Sepehri fu infaticabile viaggiatore in tutto il mondo, un “viandante” che nel 1964 si recava in Pakistan e India per rimanerci lungamente. Fu in quei luoghi mistici, in particolare in India, dove il poeta si avvicina alle pratiche buddiste e induiste. Sepehri era figlio di un “daftari”, un impiegato della “Indo-European Telegraph” e, nel contempo, artigiano e costruttore dei tradizionali flauti persiani: il tar. Questo strumento fu molto amato negli ambienti mistico-sufi (corrente religiosa e culturale nata da una costola dello sciismo duodecimano e decisiva per i contributi letterari e filosofici all’interno delle opere dei maggiori interpreti della cultura persiana).

Nato nel 1928, a Kashan (splendida oasi ai margini della strada che porta da Qom a Kerman, al confine dei grandi deserti centrali dell’Iran), si dedicò da subito agli studi artistici presso l’Accademia di Belle Arti di Teheran e, successivamente, a Parigi, partecipando come pittore a varie biennali, fra cui una tenutasi a Venezia. Il poeta fu uomo solitario, schivo e silente: si tenne lontano da questioni che riguardavano la sfera politica, il conflitto insistente e spesso drammatico che permeava la instabile società iraniana e che avrebbe portato, inesorabilmente, alla deriva islamica e khomeinista. Proprio nel 1979 avvennero i fatti drammatici di quella rivoluzione che ancora oggi produce mostri e torturatori, mentre il poeta si spegneva a Teheran colpito da una grave forma di leucemia. Quanto oggi sia importante Sepehri lo dimostra uno dei film più belli del cineasta Abbas Kiarostami, che si ispira a una poesia del poeta: “Dov’è la casa del mio amico”, vale la pena riportare un passo tratto dalle traduzioni di Gianroberto Scarcia e Riccardo Zipoli:

“Seguirai sino in fondo quel sentiero
che pubertà esaurisce,
poi verso il fiore della solitudine,
e, a due passi dal fiore, sosterai
a zampillo perenne di fiaba terrena
in diafana paura.
E nell’intimità fluida di spazio,
un fruscio sentirai, vedrai un fanciullo
che, sopra un alto abete,
raccoglierà un piccolo implume
dal nido della luce. Chiederai
a lui dove l’amico ha sua dimora”.

Sohrab Sepehri nasceva come poeta dell’avanguardia persiana, rappresentando agli esordi una notevole asimmetria con i canoni, solenni e inflessibili, della tradizione poetica persiana.

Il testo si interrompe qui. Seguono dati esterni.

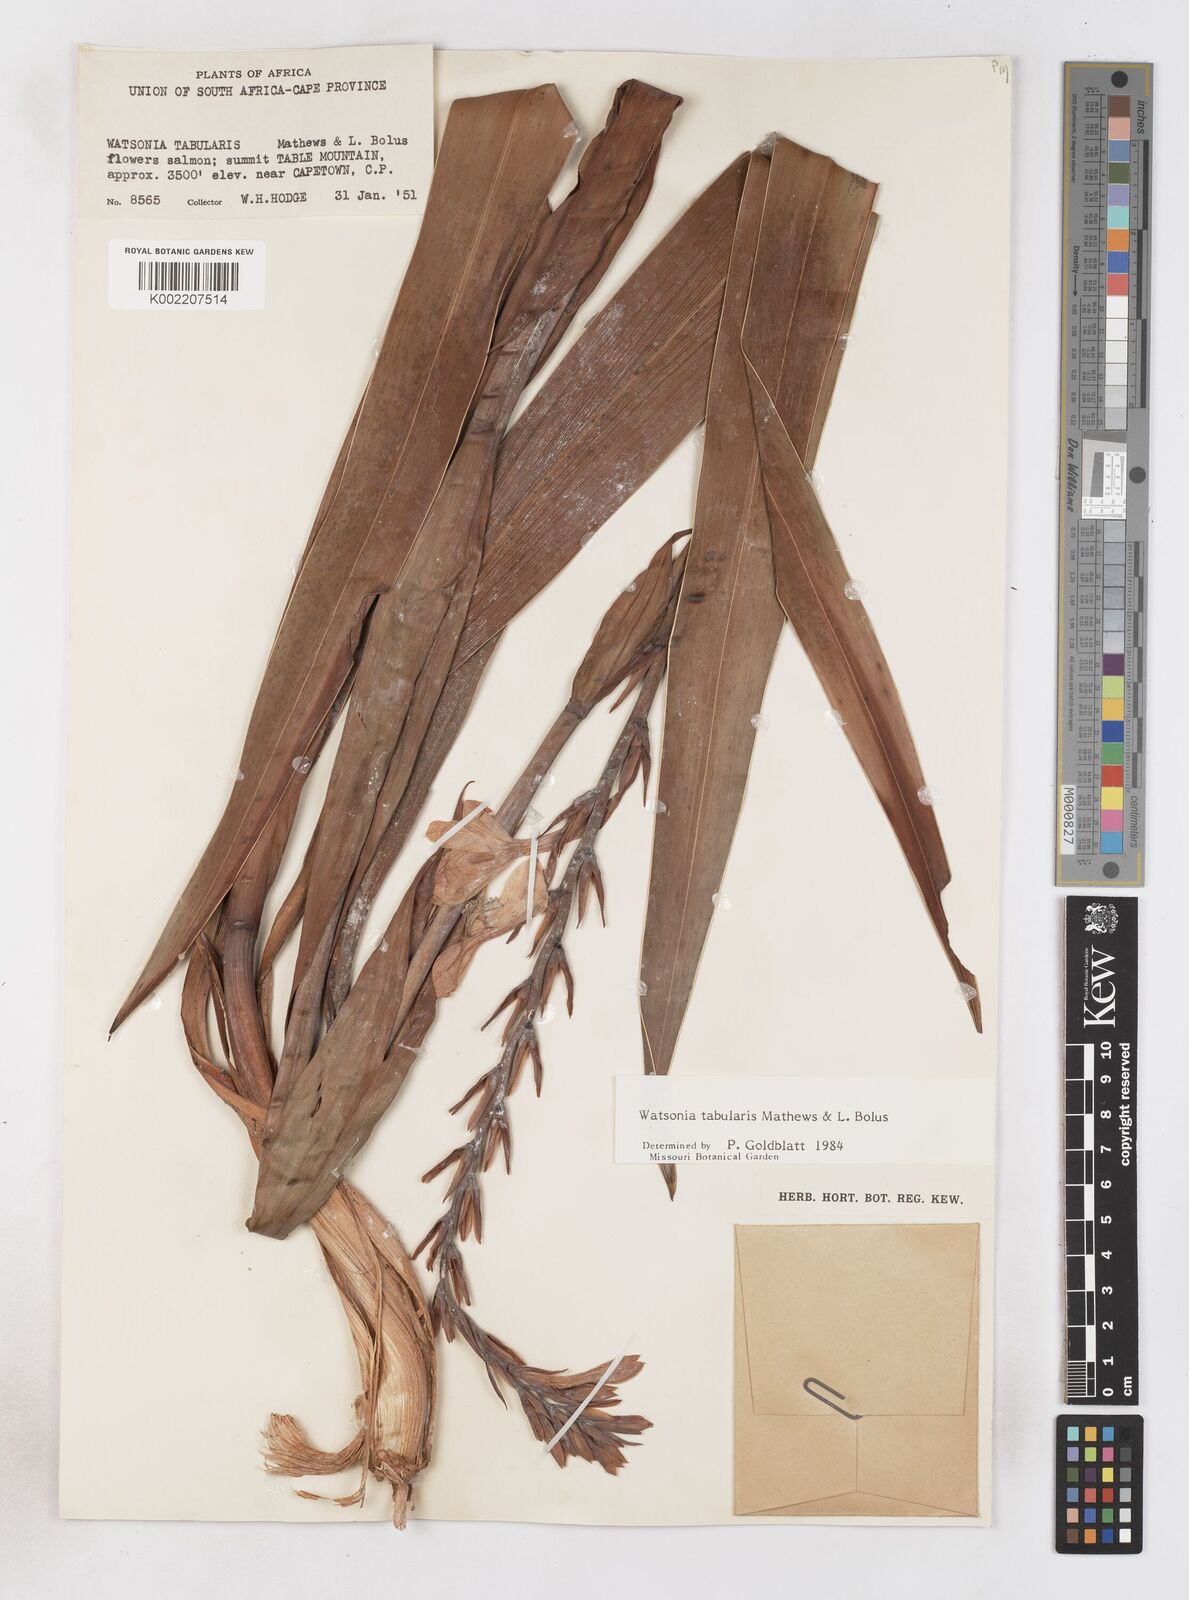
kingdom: Plantae
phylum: Tracheophyta
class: Liliopsida
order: Asparagales
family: Iridaceae
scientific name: Iridaceae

Distanziatosi anche da questa dimensione stilistica, egli approdava a uno stile personalissimo intriso di mistica e non immune da influenze del patrimonio culturale dell’estremo oriente, dove uno degli elementi principali è la lettura del rapporto tra uomo e natura nella loro dimensione esistenziale e religiosa.